*Work instructions*:
Your output should be exactly the lines from the one containing "right eye: (250, 288)" through the last line of the listing, and nothing else. Pictures stay out.

--

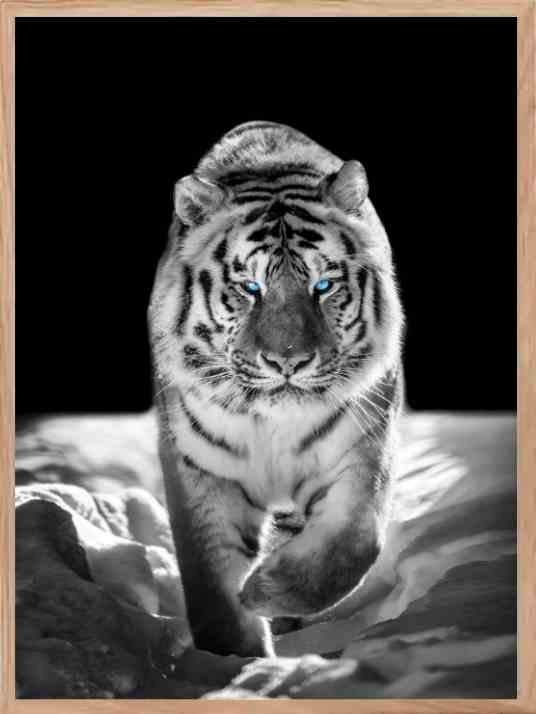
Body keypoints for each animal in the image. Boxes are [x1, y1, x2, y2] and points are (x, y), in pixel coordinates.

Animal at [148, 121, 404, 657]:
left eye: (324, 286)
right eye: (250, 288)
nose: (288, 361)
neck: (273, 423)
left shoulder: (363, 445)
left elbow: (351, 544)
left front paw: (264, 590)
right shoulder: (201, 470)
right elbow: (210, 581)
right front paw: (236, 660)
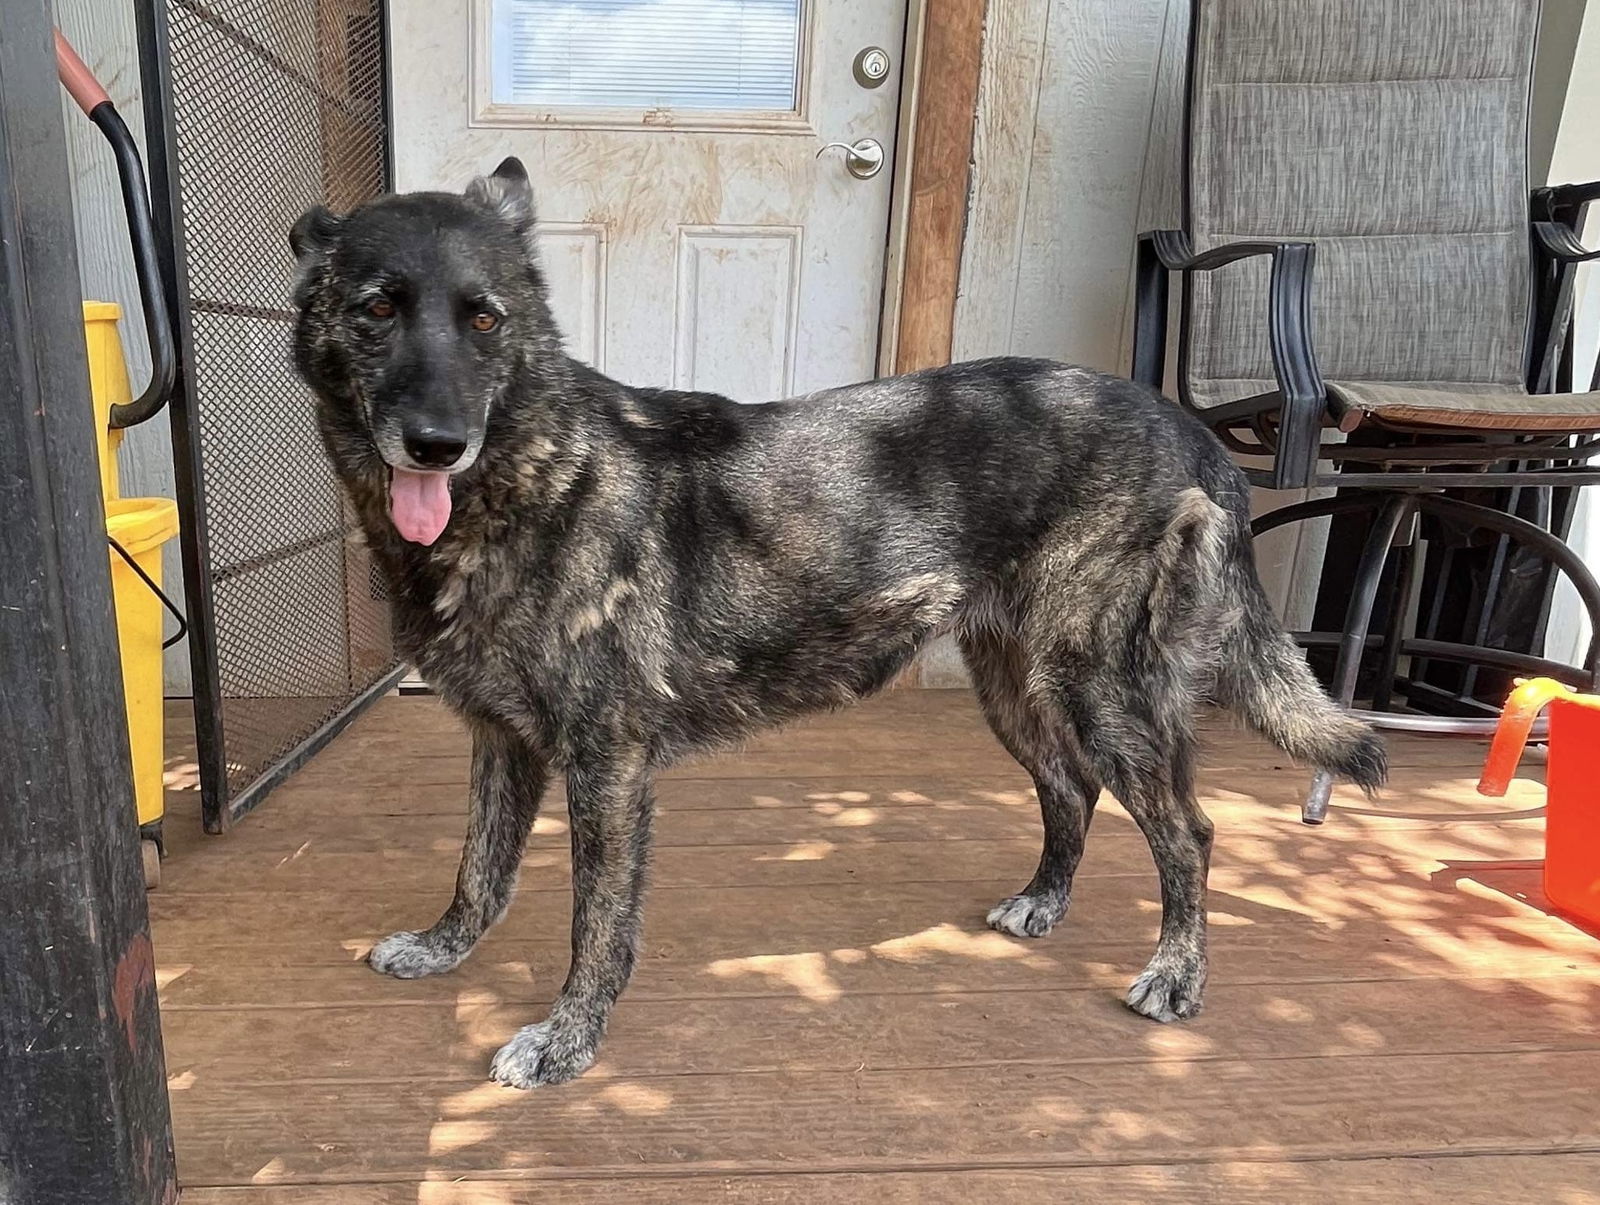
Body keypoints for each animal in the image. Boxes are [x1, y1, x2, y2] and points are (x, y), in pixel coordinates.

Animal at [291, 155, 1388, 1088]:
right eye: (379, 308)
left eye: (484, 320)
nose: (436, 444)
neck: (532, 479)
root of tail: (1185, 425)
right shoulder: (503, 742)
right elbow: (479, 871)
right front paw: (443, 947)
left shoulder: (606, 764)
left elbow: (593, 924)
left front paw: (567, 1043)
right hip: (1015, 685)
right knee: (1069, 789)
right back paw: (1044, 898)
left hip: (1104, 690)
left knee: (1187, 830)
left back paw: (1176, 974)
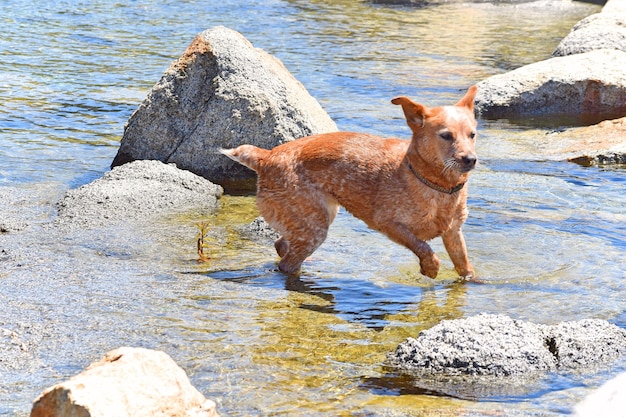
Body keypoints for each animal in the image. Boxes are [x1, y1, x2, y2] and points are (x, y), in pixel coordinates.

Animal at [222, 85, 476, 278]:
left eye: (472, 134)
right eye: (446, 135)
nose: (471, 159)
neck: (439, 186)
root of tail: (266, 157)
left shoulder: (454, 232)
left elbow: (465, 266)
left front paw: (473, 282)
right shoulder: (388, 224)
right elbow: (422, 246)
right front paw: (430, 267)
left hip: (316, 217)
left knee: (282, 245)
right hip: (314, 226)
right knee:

--

*Completed task*:
right eye: (250, 288)
nose: (288, 361)
neck: (273, 423)
left shoulder: (363, 445)
left elbow: (351, 544)
left front paw: (264, 590)
right shoulder: (201, 470)
right elbow: (210, 581)
right front paw: (236, 660)
Body keypoints for each animal in the image. Boxes are [x1, y1, x2, y2] and points are (x, y), in pixel coordinates.

Animal at [291, 155, 1388, 1088]:
right eye: (379, 308)
left eye: (484, 320)
nose: (436, 444)
neck: (532, 479)
root of tail: (1185, 425)
right shoulder: (503, 742)
right elbow: (479, 871)
right front paw: (443, 947)
left shoulder: (606, 764)
left elbow: (593, 924)
left front paw: (567, 1043)
right hip: (1015, 685)
right knee: (1069, 789)
right back paw: (1044, 898)
left hip: (1104, 690)
left knee: (1187, 830)
left back paw: (1176, 974)
Body keypoints for each animal in the image. Boxes are [x1, y1, x2, y2] and points are (x, y), in pixel coordinates.

Animal at [222, 85, 476, 278]:
left eye: (472, 134)
right eye: (446, 135)
nose: (471, 159)
neck: (439, 186)
root of tail: (266, 157)
left shoulder: (454, 232)
left elbow: (465, 266)
left front paw: (473, 282)
right shoulder: (388, 224)
right elbow: (422, 246)
right front paw: (430, 267)
left hip: (316, 217)
left knee: (282, 245)
right hip: (314, 226)
right knee:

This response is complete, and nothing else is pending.